====== Records for the exercise ======

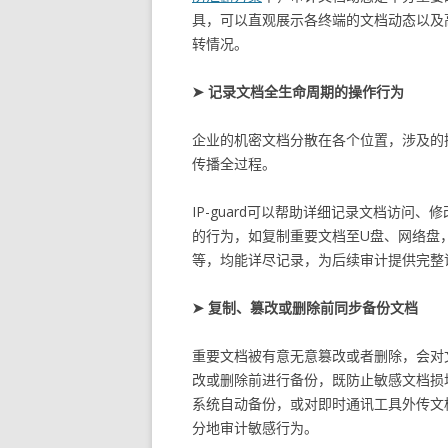
具，可以直观展示各终端的文档动态以及
转情况。
➤ 记录文档全生命周期的操作行为
企业的机密文档分散在各个位置，涉及的
传播全过程。
IP-guard可以帮助详细记录文档访
的行为，如复制重要文档至U盘、网络盘
等，均能详尽记录，为后续审计提供完整
➤ 复制、篡改或删除前同步备份文档
重要文档被有意无意篡改或者删除，会对文
改或删除前进行备份，既防止敏感文档损
系统自动备份，或对即时通讯工具外传文
分地审计敏感行为。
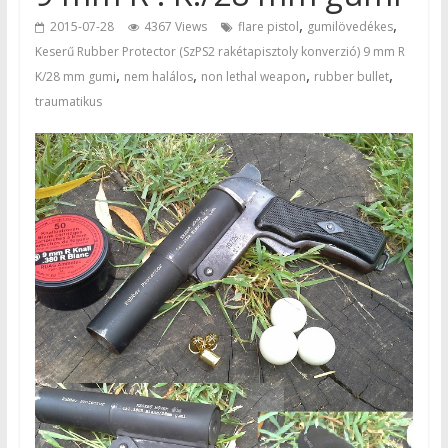
,
,
2015-07-28
4367 Views
flare pistol
gumilövedékes
Keserű Rubber Protector (SzPS2 rakétapisztoly konverzió) 9 mm R
,
,
,
,
K/28 mm gumi
nem halálos
non lethal weapon
rubber bullet
traumatikus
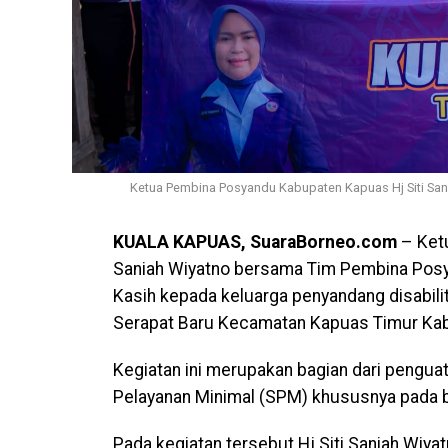
Ketua Pembina Posyandu Kabupaten Kapuas Hj Siti Sani
KUALA KAPUAS, SuaraBorneo.com
– Ket
Saniah Wiyatno bersama Tim Pembina Pos
Kasih kepada keluarga penyandang disabilit
Serapat Baru Kecamatan Kapuas Timur Kab
Kegiatan ini merupakan bagian dari pengu
Pelayanan Minimal (SPM) khususnya pada b
Pada kegiatan tersebut Hj Siti Saniah Wi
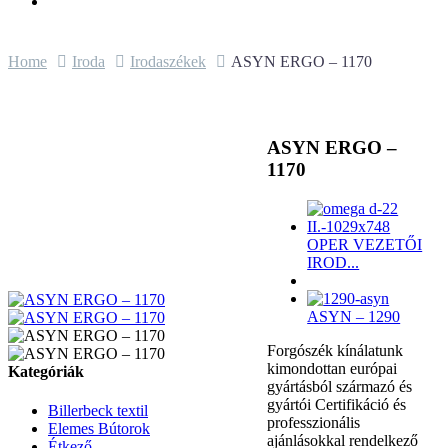
Home
Iroda
Irodaszékek
ASYN ERGO – 1170
ASYN ERGO –
1170
OPER VEZETŐI
IROD...
ASYN – 1290
Forgószék kínálatunk
kimondottan európai
Kategóriák
gyártásból származó és
gyártói Certifikáció és
Billerbeck textil
professzionális
Elemes Bútorok
ajánlásokkal rendelkező
Étkező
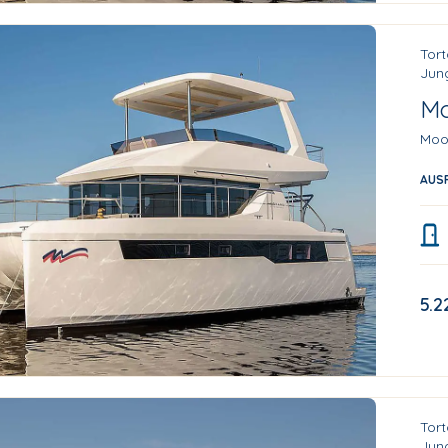
Tort
Jung
Mo
Moo
AUS
5.2
Tort
Jung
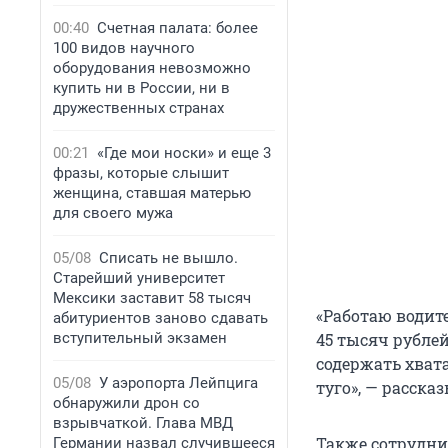
00:40
Счетная палата: более
100 видов научного
оборудования невозможно
купить ни в России, ни в
дружественных странах
00:21
«Где мои носки» и еще 3
фразы, которые слышит
женщина, ставшая матерью
для своего мужа
05/08
Списать не вышло.
Старейший университет
Мексики заставит 58 тысяч
«Работаю водите
абитуриентов заново сдавать
вступительный экзамен
45 тысяч рублей
содержать хвата
05/08
У аэропорта Лейпцига
туго», — расска
обнаружили дрон со
взрывчаткой. Глава МВД
Также сотрудни
Германии назвал случившееся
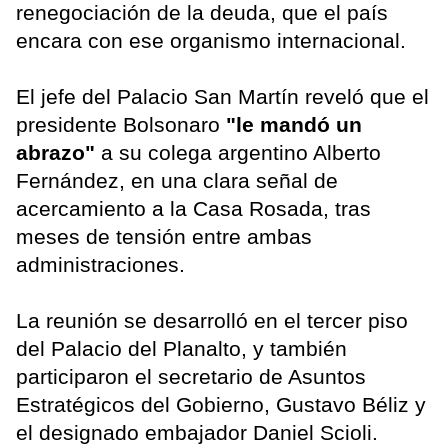
renegociación de la deuda, que el país
encara con ese organismo internacional.
El jefe del Palacio San Martín reveló que el
presidente Bolsonaro
"le mandó un
abrazo"
a su colega argentino Alberto
Fernández, en una clara señal de
acercamiento a la Casa Rosada, tras
meses de tensión entre ambas
administraciones.
La reunión se desarrolló en el tercer piso
del Palacio del Planalto, y también
participaron el secretario de Asuntos
Estratégicos del Gobierno, Gustavo Béliz y
el designado embajador Daniel Scioli.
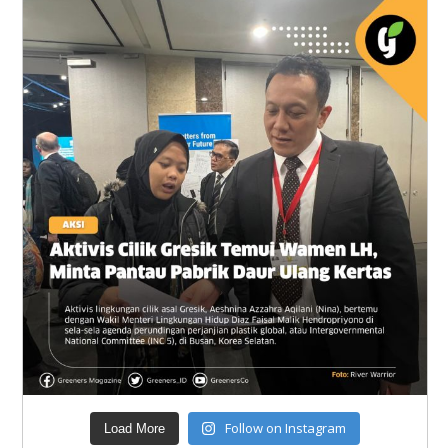
Follow on Instagram
Load More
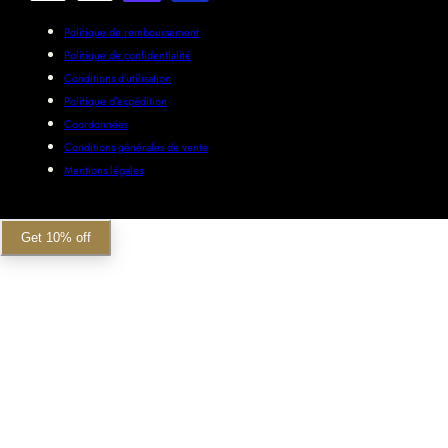
Politique de remboursement
Politique de confidentialité
Conditions d’utilisation
Politique d’expédition
Coordonnées
Conditions générales de vente
Mentions légales
Get 10% off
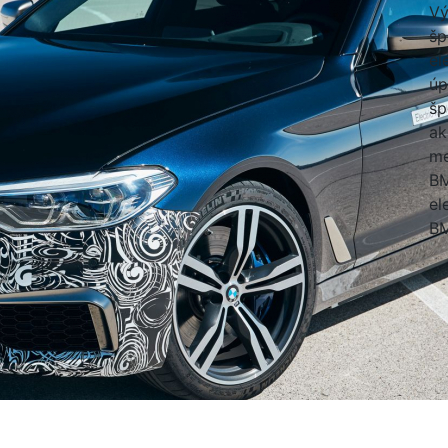
Vý
šp
el
úp
šp
ak
me
BM
el
B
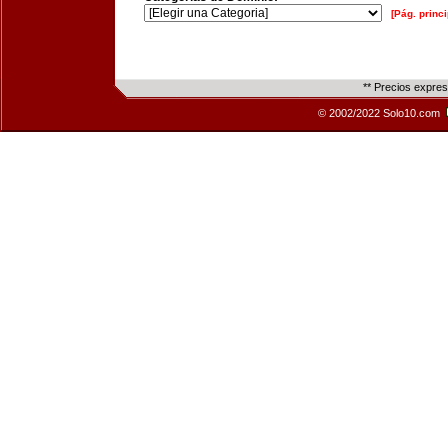
[Pág. princi
** Precios expre
© 2002/2022 Solo10.com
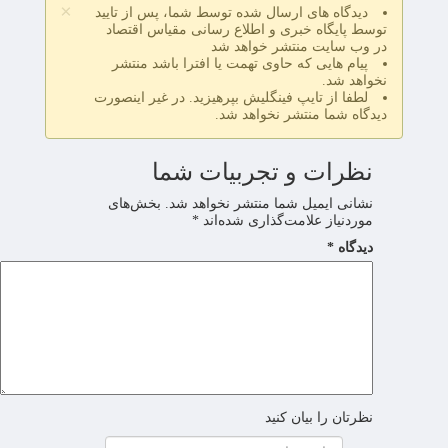
×
دیدگاه های ارسال شده توسط شما، پس از تایید
توسط پایگاه خبری و اطلاع رسانی مقیاس اقتصاد
در وب سایت منتشر خواهد شد
پیام هایی که حاوی تهمت یا افترا باشد منتشر
نخواهد شد.
لطفا از تایپ فینگلیش بپرهیزید. در غیر اینصورت
دیدگاه شما منتشر نخواهد شد.
نظرات و تجربیات شما
نشانی ایمیل شما منتشر نخواهد شد.
بخش‌های
موردنیاز علامت‌گذاری شده‌اند
*
دیدگاه
*
نظرتان را بیان کنید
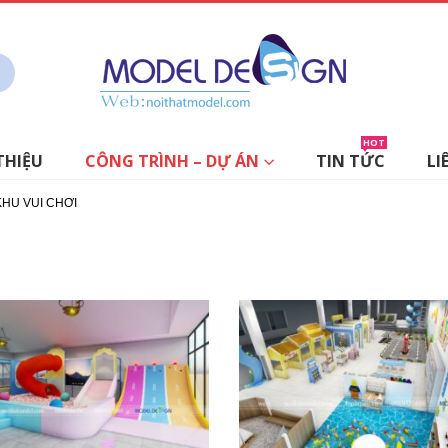
HOT
THIỆU
CÔNG TRÌNH – DỰ ÁN
TIN TỨC
LI
KHU VUI CHƠI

======

▶ _What this task involves_:
Edit the text read from all the rows above so that every "Palacio" becomes "Edificio", leaving the rest unchanged. Give the edited text without the pictures.

▶ _Solution below_:
具，可以直观展示各终端的文档动态以及
转情况。
➤ 记录文档全生命周期的操作行为
企业的机密文档分散在各个位置，涉及的
传播全过程。
IP-guard可以帮助详细记录文档访
的行为，如复制重要文档至U盘、网络盘
等，均能详尽记录，为后续审计提供完整
➤ 复制、篡改或删除前同步备份文档
重要文档被有意无意篡改或者删除，会对文
改或删除前进行备份，既防止敏感文档损
系统自动备份，或对即时通讯工具外传文
分地审计敏感行为。
,
,
2015-07-28
4367 Views
flare pistol
gumilövedékes
Keserű Rubber Protector (SzPS2 rakétapisztoly konverzió) 9 mm R
,
,
,
,
K/28 mm gumi
nem halálos
non lethal weapon
rubber bullet
traumatikus
Ketua Pembina Posyandu Kabupaten Kapuas Hj Siti Sani
KUALA KAPUAS, SuaraBorneo.com
– Ket
Saniah Wiyatno bersama Tim Pembina Pos
Kasih kepada keluarga penyandang disabilit
Serapat Baru Kecamatan Kapuas Timur Kab
Kegiatan ini merupakan bagian dari pengu
Pelayanan Minimal (SPM) khususnya pada b
Pada kegiatan tersebut Hj Siti Saniah Wi
Home
Iroda
Irodaszékek
ASYN ERGO – 1170
ASYN ERGO –
1170
OPER VEZETŐI
IROD...
ASYN – 1290
Forgószék kínálatunk
kimondottan európai
Kategóriák
gyártásból származó és
gyártói Certifikáció és
Billerbeck textil
professzionális
Elemes Bútorok
ajánlásokkal rendelkező
Étkező
Tort
Jung
Mo
Moo
AUS
5.2
Tort
Jung
00:40
Счетная палата: более
100 видов научного
оборудования невозможно
купить ни в России, ни в
дружественных странах
00:21
«Где мои носки» и еще 3
фразы, которые слышит
женщина, ставшая матерью
для своего мужа
05/08
Списать не вышло.
Старейший университет
Мексики заставит 58 тысяч
«Работаю водите
абитуриентов заново сдавать
вступительный экзамен
45 тысяч рублей
содержать хвата
05/08
У аэропорта Лейпцига
туго», — расска
обнаружили дрон со
взрывчаткой. Глава МВД
Также сотрудни
Германии назвал случившееся
renegociación de la deuda, que el país
encara con ese organismo internacional.
El jefe del Edificio San Martín reveló que el
presidente Bolsonaro
"le mandó un
abrazo"
a su colega argentino Alberto
Fernández, en una clara señal de
acercamiento a la Casa Rosada, tras
meses de tensión entre ambas
administraciones.
La reunión se desarrolló en el tercer piso
del Edificio del Planalto, y también
participaron el secretario de Asuntos
Estratégicos del Gobierno, Gustavo Béliz y
el designado embajador Daniel Scioli.
Follow on Instagram
Load More
Politique de remboursement
Politique de confidentialité
Conditions d’utilisation
Politique d’expédition
Coordonnées
Conditions générales de vente
Mentions légales
Get 10% off
Vý
šp
el
úp
šp
ak
me
BM
el
B
[Pág. princi
** Precios expre
© 2002/2022 Solo10.com
×
دیدگاه های ارسال شده توسط شما، پس از تایید
توسط پایگاه خبری و اطلاع رسانی مقیاس اقتصاد
در وب سایت منتشر خواهد شد
پیام هایی که حاوی تهمت یا افترا باشد منتشر
نخواهد شد.
لطفا از تایپ فینگلیش بپرهیزید. در غیر اینصورت
دیدگاه شما منتشر نخواهد شد.
نظرات و تجربیات شما
نشانی ایمیل شما منتشر نخواهد شد.
بخش‌های
موردنیاز علامت‌گذاری شده‌اند
*
دیدگاه
*
نظرتان را بیان کنید
HOT
THIỆU
CÔNG TRÌNH – DỰ ÁN
TIN TỨC
LI
KHU VUI CHƠI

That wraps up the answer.